▶ Your instructions
Update every line from the one containing "This architecture ensures" through the last line of the items so that "robust" becomes "reliable". Leave all other text in those lines unchanged.

Records from a collection
-- Opening Marker --

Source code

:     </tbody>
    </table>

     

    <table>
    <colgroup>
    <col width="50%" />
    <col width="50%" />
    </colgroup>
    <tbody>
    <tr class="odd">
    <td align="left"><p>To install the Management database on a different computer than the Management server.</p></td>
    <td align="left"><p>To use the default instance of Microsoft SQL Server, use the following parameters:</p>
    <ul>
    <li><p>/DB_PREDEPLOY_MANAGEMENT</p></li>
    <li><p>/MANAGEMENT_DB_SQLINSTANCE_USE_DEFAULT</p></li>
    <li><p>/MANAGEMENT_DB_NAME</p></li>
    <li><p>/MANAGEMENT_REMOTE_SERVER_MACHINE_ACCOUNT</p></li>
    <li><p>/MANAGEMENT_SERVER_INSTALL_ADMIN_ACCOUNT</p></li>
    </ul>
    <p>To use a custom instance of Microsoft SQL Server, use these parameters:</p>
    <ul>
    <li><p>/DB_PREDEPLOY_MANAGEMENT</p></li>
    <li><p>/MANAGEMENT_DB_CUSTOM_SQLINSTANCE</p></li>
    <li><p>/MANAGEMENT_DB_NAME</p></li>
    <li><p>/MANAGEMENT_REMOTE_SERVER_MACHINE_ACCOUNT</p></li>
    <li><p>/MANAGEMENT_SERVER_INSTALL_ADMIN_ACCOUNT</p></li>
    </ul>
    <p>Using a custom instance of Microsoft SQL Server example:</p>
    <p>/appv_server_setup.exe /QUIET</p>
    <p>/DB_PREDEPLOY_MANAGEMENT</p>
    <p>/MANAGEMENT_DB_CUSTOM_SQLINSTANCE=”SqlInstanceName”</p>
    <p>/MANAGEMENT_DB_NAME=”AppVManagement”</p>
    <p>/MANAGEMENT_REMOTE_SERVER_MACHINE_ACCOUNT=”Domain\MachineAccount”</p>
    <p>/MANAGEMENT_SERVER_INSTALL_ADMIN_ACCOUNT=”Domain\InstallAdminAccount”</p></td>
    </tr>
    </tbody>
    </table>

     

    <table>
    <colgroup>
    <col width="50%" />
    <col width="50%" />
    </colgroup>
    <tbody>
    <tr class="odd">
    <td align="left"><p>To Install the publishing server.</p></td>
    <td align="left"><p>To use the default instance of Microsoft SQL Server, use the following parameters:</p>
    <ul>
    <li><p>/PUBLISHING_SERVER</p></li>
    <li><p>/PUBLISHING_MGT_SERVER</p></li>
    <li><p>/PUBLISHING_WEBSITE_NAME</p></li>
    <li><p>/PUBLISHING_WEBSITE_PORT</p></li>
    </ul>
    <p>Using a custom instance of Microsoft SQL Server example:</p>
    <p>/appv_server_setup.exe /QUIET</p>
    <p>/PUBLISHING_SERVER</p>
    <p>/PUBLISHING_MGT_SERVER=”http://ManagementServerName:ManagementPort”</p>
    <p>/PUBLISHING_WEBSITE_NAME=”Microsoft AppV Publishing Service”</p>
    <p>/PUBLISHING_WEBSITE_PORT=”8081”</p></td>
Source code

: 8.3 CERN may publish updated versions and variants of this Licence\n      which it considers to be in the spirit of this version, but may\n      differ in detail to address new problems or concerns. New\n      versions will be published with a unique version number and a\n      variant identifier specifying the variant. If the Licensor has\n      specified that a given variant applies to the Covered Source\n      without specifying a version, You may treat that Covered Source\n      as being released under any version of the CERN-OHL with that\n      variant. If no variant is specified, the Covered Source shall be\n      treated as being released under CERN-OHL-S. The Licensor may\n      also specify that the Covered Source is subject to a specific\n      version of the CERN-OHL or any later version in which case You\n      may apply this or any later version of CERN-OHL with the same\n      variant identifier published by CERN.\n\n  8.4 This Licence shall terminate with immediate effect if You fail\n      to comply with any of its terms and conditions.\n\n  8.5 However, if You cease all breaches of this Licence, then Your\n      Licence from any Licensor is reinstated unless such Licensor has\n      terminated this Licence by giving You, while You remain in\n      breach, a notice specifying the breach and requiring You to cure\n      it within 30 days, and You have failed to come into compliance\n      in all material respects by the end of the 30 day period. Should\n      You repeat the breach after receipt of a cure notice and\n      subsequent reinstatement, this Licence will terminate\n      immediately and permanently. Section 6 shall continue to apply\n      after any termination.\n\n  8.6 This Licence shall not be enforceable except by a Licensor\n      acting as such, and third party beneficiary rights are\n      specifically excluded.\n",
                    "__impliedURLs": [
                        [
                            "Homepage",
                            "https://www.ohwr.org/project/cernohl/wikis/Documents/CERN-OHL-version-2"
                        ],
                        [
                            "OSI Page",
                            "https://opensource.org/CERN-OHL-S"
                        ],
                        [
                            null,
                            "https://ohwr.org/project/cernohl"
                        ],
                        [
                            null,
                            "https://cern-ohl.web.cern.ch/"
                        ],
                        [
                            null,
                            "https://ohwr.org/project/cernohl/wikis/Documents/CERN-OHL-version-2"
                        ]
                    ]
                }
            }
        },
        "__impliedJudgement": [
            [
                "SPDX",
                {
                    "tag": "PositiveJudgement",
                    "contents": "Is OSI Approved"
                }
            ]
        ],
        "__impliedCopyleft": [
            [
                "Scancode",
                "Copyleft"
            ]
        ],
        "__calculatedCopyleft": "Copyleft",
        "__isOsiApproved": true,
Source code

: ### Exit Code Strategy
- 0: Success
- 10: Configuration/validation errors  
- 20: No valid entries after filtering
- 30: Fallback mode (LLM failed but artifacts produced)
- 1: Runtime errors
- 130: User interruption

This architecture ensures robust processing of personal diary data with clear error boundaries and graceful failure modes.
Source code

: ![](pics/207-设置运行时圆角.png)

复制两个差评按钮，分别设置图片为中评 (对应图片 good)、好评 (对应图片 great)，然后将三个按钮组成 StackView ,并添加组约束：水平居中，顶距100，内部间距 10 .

-- Closing Marker --

▶ Solution to this problem
This architecture ensures reliable processing of personal diary data with clear error boundaries and graceful failure modes.
Source code

: ![](pics/207-设置运行时圆角.png)

复制两个差评按钮，分别设置图片为中评 (对应图片 good)、好评 (对应图片 great)，然后将三个按钮组成 StackView ,并添加组约束：水平居中，顶距100，内部间距 10 .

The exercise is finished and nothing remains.